Against this, it can be argued that in 1987 trade union density was falling, which would have resulted in fewer industrial disputes in any event. Furthermore, the forces of global competition and persistently high unemployment would have delivered greater wage stability during the 1990s with or without an agreement.

At this stage, the whole debate is pretty academic. The reality is that, when social partnership was introduced, the creation of a formal structure for setting wages generated greater certainty and obliged Government to reduce the tax burden. On balance, it was better having it than not having it.

The big question now is whether it is worth negotiating a new agreement with a rigid wage-setting process as its centrepiece? I think not.

The context in which Irish wages are determined has altered dramatically over the past three years or so. In an environment of full employment, market forces have been driving wages - many employers have had to pay up to recruit and retain workers, and have been forced to abandon the strictures laid down in the PPF.

At the same time, Government delivered on its side of the bargain in terms of tax cuts and spending commitments, but it failed to get wage stability in return. Furthermore, when inflation spiked above the level originally assumed in the PPF, the trade union movement sought a re-negotiation of the deal, which was acceded to. I wonder if inflation had turned out lower than projected would the trade unions have sought a downward adjustment to wages?

In deciding whether to seek a new agreement or not, a number of issues need to be considered.

Firstly, the dynamics of Irish economic and labour force growth over the next three years are likely to be such that the economy should continue to enjoy full employment. Therefore, market forces will continue to drive wages higher with or without an agreement. Such growth in wages is fine as long as it is matched by productivity growth; if not, competitiveness will suffer.
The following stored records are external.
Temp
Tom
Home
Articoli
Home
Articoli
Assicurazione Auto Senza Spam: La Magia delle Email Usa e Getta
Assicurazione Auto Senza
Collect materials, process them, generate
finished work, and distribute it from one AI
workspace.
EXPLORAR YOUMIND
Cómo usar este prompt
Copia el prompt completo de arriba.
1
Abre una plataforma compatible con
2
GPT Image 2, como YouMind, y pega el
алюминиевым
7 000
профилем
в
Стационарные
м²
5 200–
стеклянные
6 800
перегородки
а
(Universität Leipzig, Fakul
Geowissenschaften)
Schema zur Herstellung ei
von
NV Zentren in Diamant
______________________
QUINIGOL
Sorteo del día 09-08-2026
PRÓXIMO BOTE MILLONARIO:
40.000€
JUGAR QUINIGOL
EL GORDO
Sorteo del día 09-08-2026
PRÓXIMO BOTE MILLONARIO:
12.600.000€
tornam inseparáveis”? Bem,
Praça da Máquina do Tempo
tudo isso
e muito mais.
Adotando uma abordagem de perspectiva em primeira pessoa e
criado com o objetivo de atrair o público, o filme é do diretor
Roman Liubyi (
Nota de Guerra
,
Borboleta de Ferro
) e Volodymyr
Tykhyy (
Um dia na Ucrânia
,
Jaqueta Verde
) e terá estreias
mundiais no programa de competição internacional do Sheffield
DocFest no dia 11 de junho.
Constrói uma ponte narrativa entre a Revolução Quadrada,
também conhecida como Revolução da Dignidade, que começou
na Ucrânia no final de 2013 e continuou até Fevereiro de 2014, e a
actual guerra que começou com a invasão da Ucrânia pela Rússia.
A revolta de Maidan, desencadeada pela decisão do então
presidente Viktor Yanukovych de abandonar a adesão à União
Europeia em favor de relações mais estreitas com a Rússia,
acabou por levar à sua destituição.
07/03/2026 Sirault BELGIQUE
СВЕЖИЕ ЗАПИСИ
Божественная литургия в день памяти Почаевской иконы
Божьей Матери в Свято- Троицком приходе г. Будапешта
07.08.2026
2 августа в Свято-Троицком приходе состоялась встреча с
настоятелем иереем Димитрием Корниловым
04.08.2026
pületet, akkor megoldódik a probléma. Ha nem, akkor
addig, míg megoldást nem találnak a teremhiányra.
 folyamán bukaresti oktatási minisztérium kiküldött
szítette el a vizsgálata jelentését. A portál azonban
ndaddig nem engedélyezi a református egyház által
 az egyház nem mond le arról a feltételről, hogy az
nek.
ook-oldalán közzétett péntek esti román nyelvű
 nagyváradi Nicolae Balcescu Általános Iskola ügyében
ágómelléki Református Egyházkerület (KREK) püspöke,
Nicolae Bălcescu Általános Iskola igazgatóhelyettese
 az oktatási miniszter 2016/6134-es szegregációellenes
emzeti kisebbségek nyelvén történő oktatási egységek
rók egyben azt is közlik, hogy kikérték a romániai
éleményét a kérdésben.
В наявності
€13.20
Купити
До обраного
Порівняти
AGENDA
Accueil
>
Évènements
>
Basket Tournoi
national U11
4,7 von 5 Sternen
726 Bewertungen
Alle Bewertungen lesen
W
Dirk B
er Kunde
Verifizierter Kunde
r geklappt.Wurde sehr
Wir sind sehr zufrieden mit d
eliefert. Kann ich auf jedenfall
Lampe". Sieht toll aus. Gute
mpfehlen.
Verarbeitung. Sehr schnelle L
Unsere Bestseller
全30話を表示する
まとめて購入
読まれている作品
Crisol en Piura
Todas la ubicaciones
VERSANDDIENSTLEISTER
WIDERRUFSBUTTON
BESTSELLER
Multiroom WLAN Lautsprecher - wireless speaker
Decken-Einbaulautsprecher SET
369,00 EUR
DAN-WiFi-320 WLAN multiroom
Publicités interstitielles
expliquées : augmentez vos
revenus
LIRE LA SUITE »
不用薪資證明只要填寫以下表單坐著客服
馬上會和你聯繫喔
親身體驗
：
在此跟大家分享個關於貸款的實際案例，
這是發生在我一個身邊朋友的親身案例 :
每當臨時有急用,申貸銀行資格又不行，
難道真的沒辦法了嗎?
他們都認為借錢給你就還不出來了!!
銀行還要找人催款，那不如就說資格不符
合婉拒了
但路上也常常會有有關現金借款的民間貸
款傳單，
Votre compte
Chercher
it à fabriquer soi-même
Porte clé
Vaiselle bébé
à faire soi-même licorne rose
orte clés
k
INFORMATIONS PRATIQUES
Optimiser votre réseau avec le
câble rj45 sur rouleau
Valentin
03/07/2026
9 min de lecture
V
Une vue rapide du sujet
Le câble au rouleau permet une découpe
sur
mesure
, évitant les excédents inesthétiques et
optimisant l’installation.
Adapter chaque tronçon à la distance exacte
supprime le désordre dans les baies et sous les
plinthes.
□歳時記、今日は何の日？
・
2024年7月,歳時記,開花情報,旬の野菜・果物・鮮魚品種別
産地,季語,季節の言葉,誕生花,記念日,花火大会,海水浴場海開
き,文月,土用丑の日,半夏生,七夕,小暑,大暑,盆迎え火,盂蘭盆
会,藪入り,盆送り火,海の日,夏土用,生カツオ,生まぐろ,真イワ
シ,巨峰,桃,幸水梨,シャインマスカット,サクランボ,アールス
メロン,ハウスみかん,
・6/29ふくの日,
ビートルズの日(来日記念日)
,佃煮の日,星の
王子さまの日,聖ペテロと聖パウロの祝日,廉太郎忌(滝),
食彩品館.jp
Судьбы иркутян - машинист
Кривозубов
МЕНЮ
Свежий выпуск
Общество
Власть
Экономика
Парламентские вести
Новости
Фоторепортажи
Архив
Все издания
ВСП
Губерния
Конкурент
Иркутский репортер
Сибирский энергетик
This would allow the labour market fulfil its new-found status as one of the only adjustment mechanisms in the economy post the surrender of interest rates, exchanges rates and fiscal policy. A flexible labour market is essential for a small open economy in a monetary union.

A second issue is the cost of any new agreement. The public finances are in a less healthy state today than at the time of the negotiation of the PPF, so Government will not have much in the way of tax cuts and spending commitments to offer in exchange for a new wage deal. The danger, of course, is that Government's love of the process will blind it to the new fiscal realities and they could end up paying too high a price in a vain attempt to buy wage stability.

Thirdly, there is the question of the democratic nature of the whole partnership approach. Is it democratic for a group of mostly non-elected social partners to sit down and negotiate an arrangement on our behalf? I think not. The social partnership approach has resulted in the growth of a huge industry and the insiders have done very well out of the process. Outsiders have not fared quite as well and greater inequality in society has been the net result.

A final issue is the impact that the upcoming benchmarking process will have on the dynamics of wage determination and, more importantly, on the public finances. Engineering a new deal that would accommodate the vagaries of public sector wages will be very difficult.

I think it is time to abandon a social partnership approach that is based primarily on the wage-setting element. By all means encourage the social partners to engage in dialogue to address issues that influence quality of life, such as health and education, but let it not be the centre of power in our democracy. Without a wage deal we could be in for serious industrial unrest but we face such a scenario with or without a deal, if recent trade union utterances are to be believed.